Problem requirements » Start with the line that holds "assign q = (a & b) | ((~a) & (c ^ d));". Please copy it and each remaining line below exactly, leaving pictures out.

Data records »
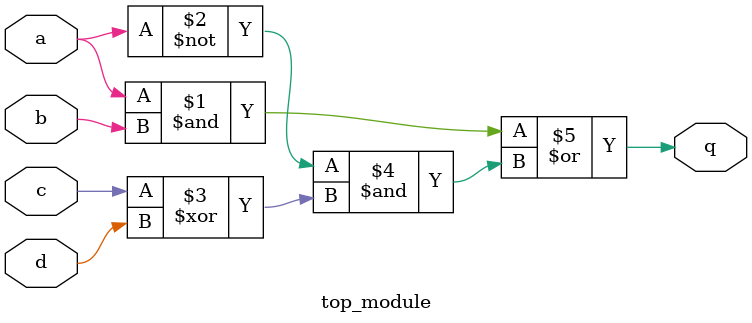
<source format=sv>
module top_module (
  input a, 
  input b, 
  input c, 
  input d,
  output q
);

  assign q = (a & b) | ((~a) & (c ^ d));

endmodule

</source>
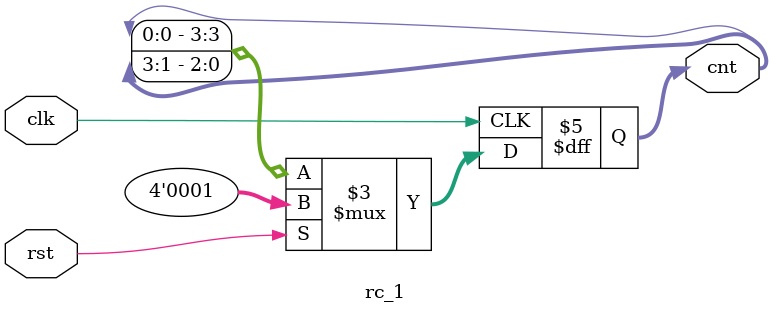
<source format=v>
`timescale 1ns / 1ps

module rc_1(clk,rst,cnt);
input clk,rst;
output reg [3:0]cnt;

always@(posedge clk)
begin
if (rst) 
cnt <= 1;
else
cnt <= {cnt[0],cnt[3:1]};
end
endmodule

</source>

Reply »
  assign q = (a & b) | ((~a) & (c ^ d));

endmodule

</source>
<source format=v>
`timescale 1ns / 1ps

module rc_1(clk,rst,cnt);
input clk,rst;
output reg [3:0]cnt;

always@(posedge clk)
begin
if (rst) 
cnt <= 1;
else
cnt <= {cnt[0],cnt[3:1]};
end
endmodule

</source>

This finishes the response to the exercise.